Firstly, I am not a collectivist. Secondly, I don't dismiss history; I think it's very important and illuminating. Thirdly, Karl Marx, the arch-collectivist, hardly dismissed history; his entire theory was based on historical analysis. History is not a list of facts; what real historians do is largely interpretation. History is almost completely unlike maths. Expressions like "history tells us that ..." are rather stultifying; history tends to tell us what we want to hear.

Your comment seems to be a catalogue of free-marketeer articles of faith, expressed as bald assertions, as if only a fool could fail to see their obvious truth. Well, we've had free-marketeers in charge here for 15 years now; everyone knows that things have got worse.


Ah yes, who would want to trade the flourishing real estate utopia of, say, San Francisco for the collectivist hellscapes of New York (some rent stabilization and public housing), Vienna (>50% public housing, consistently scores top in overall quality of life globally), or Singapore (>70% public housing)?

Free markets are great, until they start incentivizing weird behaviors (NIMBYism, bubbles) instead of investments (construction, renovations) and efficient allocation.

Successful cities have walked the balance successfully and stepped in (only) when necessary.


This argument mistakenly credits collectivist policies for successes but ignoring the profound negative impacts of state overreach in places like San Francisco. This isn’t about choosing between so-called utopias and hellscapes but recognizing the failure of excessive regulation that stifles supply and inflates costs. Vienna and Singapore are outliers that succeed due to unique governance, cultural attitudes towards public housing, and centralized planning that meticulously balances supply and demand—conditions that are not easily replicated elsewhere. The real issue is state intervention distorting market incentives, leading to inefficiencies like NIMBYism and housing bubbles. A truly efficient housing market thrives under free market principles, minimally but effectively regulated to encourage development and affordability. Mentioning New York as a paragon of housing policy overlooks its glaring issues with affordability and efficiency—hardly a model of success. In comparison, cities like Chicago, with a different regulatory approach, demonstrate that a more balanced policy framework can indeed foster better housing outcomes. New York’s situation, far from an example to follow, actually underscores the pitfalls of overregulation and the necessity of rethinking housing strategies.


I agree in that the right amount of regulation probably heavily varies between places and over time, but I'd just like to challenge the idea that anything other than complete liberalization of housing investments will inevitably lead to inefficiencies.

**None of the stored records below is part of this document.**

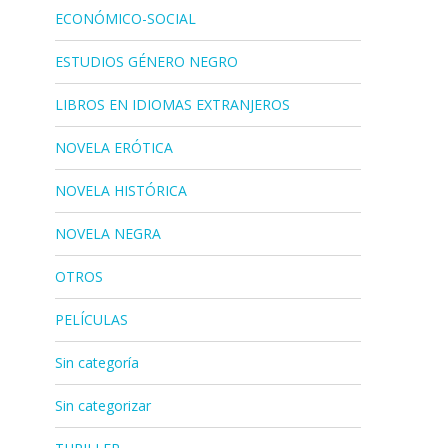
ECONÓMICO-SOCIAL
ESTUDIOS GÉNERO NEGRO
LIBROS EN IDIOMAS EXTRANJEROS
NOVELA ERÓTICA
NOVELA HISTÓRICA
NOVELA NEGRA
OTROS
PELÍCULAS
Sin categoría
Sin categorizar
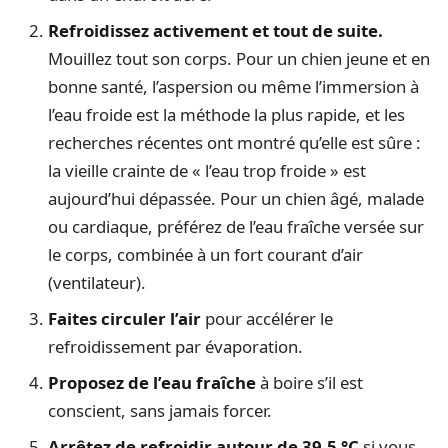
Refroidissez activement et tout de suite.
Mouillez tout son corps. Pour un chien jeune et en
bonne santé, l’aspersion ou même l’immersion à
l’eau froide est la méthode la plus rapide, et les
recherches récentes ont montré qu’elle est sûre :
la vieille crainte de « l’eau trop froide » est
aujourd’hui dépassée. Pour un chien âgé, malade
ou cardiaque, préférez de l’eau fraîche versée sur
le corps, combinée à un fort courant d’air
(ventilateur).
Faites circuler l’air
pour accélérer le
refroidissement par évaporation.
Proposez de l’eau fraîche
à boire s’il est
conscient, sans jamais forcer.
Arrêtez de refroidir autour de 39,5 °C
si vous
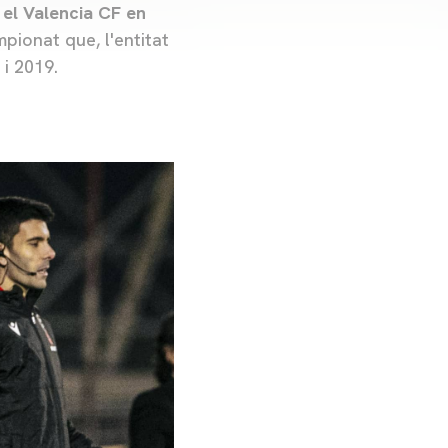
 el Valencia CF en
pionat que, l'entitat
 i 2019.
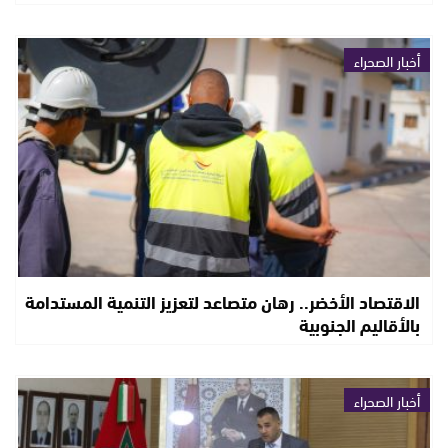
أخبار الصحراء
الاقتصاد الأخضر.. رهان متصاعد لتعزيز التنمية المستدامة
بالأقاليم الجنوبية
أخبار الصحراء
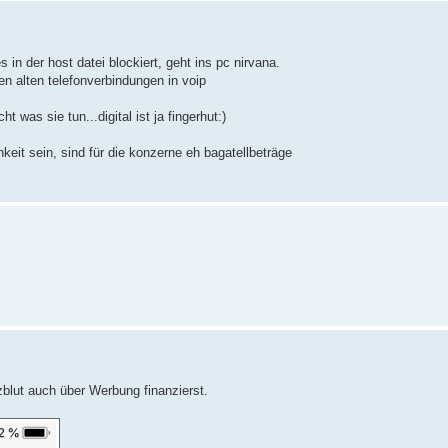
s in der host datei blockiert, geht ins pc nirvana.
n alten telefonverbindungen in voip
 was sie tun...digital ist ja fingerhut:)
eit sein, sind für die konzerne eh bagatellbeträge
blut auch über Werbung finanzierst.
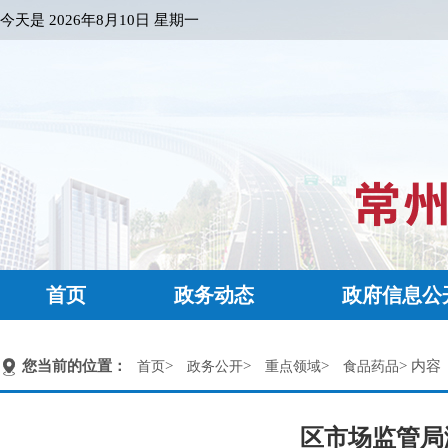
今天是
2026年8月10日 星期一
首页
政务动态
政府信息公
您当前的位置：
>
>
>
> 内容
首页
政务公开
重点领域
食品药品
区市场监管局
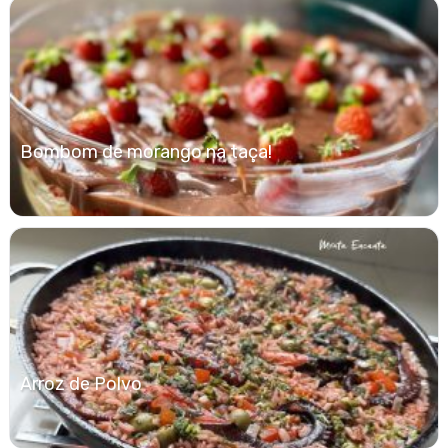
Bombom de morango na taça!
Arroz de Polvo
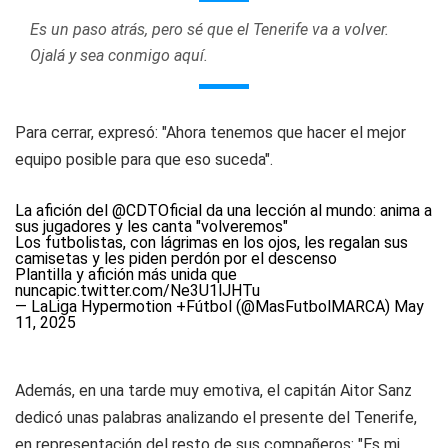
Es un paso atrás, pero sé que el Tenerife va a volver.
Ojalá y sea conmigo aquí.
Para cerrar, expresó: "Ahora tenemos que hacer el mejor
equipo posible para que eso suceda".
La afición del
@CDTOficial
da una lección al mundo: anima a
sus jugadores y les canta "volveremos"
Los futbolistas, con lágrimas en los ojos, les regalan sus
camisetas y les piden perdón por el descenso
Plantilla y afición más unida que
nunca
pic.twitter.com/Ne3U1lJHTu
— LaLiga Hypermotion +Fútbol (@MasFutbolMARCA)
May
11, 2025
Además, en una tarde muy emotiva, el capitán Aitor Sanz
dedicó unas palabras analizando el presente del Tenerife,
en representación del resto de sus compañeros: "Es mi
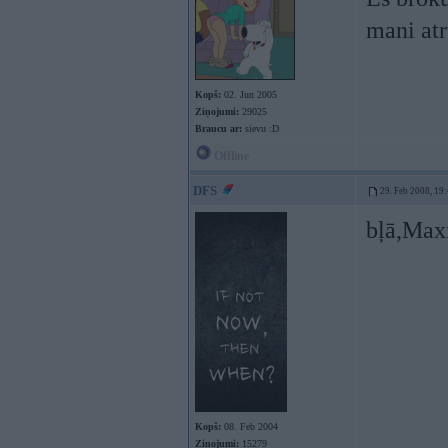
mani at
Kopš:
02. Jun 2005
Ziņojumi:
29025
Braucu ar:
sievu :D
Offline
DFS
29. Feb 2008, 19
bļā,Maxi
Kopš:
08. Feb 2004
Ziņojumi:
15279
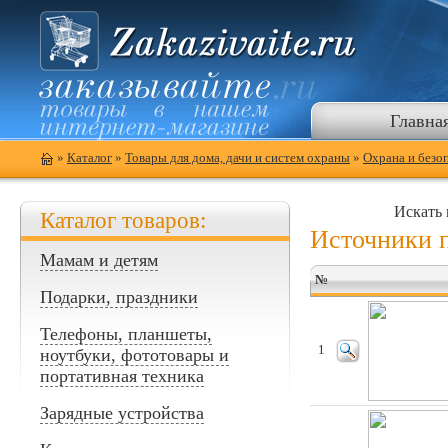
Главна
»
Каталог
»
Товары для дома, дачи и систем охраны
»
Охрана и безо
Искать 
Каталог товаров:
Источники 
Мамам и детям
№
Подарки, праздники
Телефоны, планшеты,
1
ноутбуки, фототовары и
портативная техника
Зарядные устройства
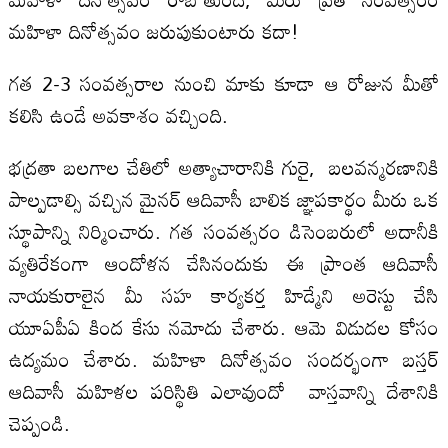
మహిళా దినోత్సవం జరుపుకుంటారు కదా!
గత 2-3 సంవత్సరాల నుంచి మాకు కూడా ఆ రోజున మీతో
కలిసి ఉండే అవకాశం వచ్చింది.
భద్రతా బలగాల చేతిలో అత్యాచారానికి గురై, బలవన్మరణానికి
పాల్పడాల్సి వచ్చిన మైనర్ ఆదివాసీ బాలిక జ్ఞాపకార్థం మీరు ఒక
స్థూపాన్ని నిర్మించారు. గత సంవత్సరం డిసెంబరులో అదానీకి
వ్యతిరేకంగా ఆందోళన చేసినందుకు ఈ ప్రాంత ఆదివాసీ
నాయకురాలైన మీ సహ కార్యకర్త హిడ్మేని అరెస్టు చేసి
యూఏపీఏ కింద కేసు నమోదు చేశారు. ఆమె విడుదల కోసం
ఉద్యమం చేశారు. మహిళా దినోత్సవం సందర్భంగా బస్తర్
ఆదివాసీ మహిళల పరిస్థితి ఎలావుందో వాస్తవాన్ని దేశానికి
చెప్పండి.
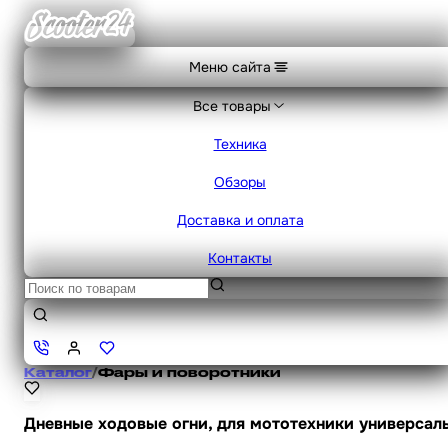
Меню сайта
Все товары
Техника
Обзоры
Доставка и оплата
Контакты
Каталог
/
Фары и поворотники
Дневные ходовые огни, для мототехники универсаль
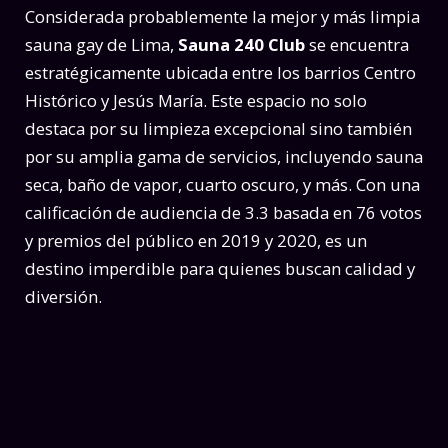
Considerada probablemente la mejor y más limpia
sauna gay de Lima,
Sauna 240 Club
se encuentra
estratégicamente ubicada entre los barrios Centro
Histórico y Jesús María. Este espacio no solo
destaca por su limpieza excepcional sino también
por su amplia gama de servicios, incluyendo sauna
seca, baño de vapor, cuarto oscuro, y más. Con una
calificación de audiencia de 3.3 basada en 76 votos
y premios del público en 2019 y 2020, es un
destino imperdible para quienes buscan calidad y
diversión.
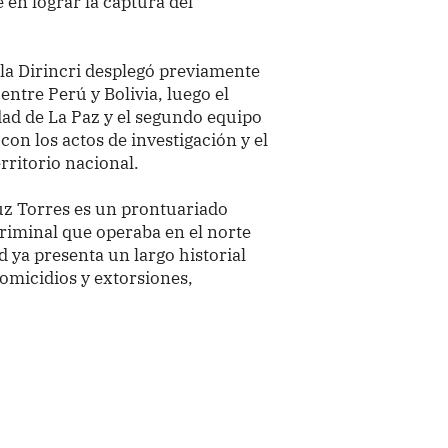
 en lograr la captura del
 la Dirincri desplegó previamente
entre Perú y Bolivia, luego el
dad de La Paz y el segundo equipo
 con los actos de investigación y el
erritorio nacional.
z Torres es un prontuariado
criminal que operaba en el norte
ad ya presenta un largo historial
homicidios y extorsiones,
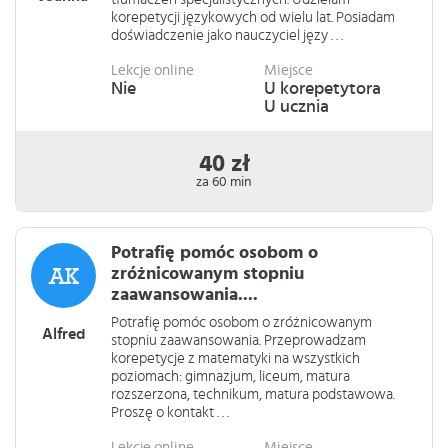
korepetycji językowych od wielu lat. Posiadam
doświadczenie jako nauczyciel języ . . .
Lekcje online
Miejsce
Nie
U korepetytora
U ucznia
40 zł
za 60 min
Potrafię pomóc osobom o
zróżnicowanym stopniu
zaawansowania....
Potrafię pomóc osobom o zróżnicowanym
Alfred
stopniu zaawansowania. Przeprowadzam
korepetycje z matematyki na wszystkich
poziomach: gimnazjum, liceum, matura
rozszerzona, technikum, matura podstawowa.
Proszę o kontakt . . .
Lekcje online
Miejsce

> Vienna and Singapore are outliers [...]

A model that has to explain away two historically, culturally, and geographically distinct cities as outliers is not very compelling to me.

Again, I'm not proposing that more regulation is always good, but as soon as e.g. long-term residents are massively getting priced out by outside investors or homeowners start opposing new construction exclusively because of the impact on their property value due to an increase in supply (rather than for actual decreased quality of life), the incentives of the free market start drifting apart from those of the people actually living there.


How about an ultimatum? Either people can only own one house without huge tax consequences, OR we open up restrictions on building so we can build a lot more housing stock than we currently do.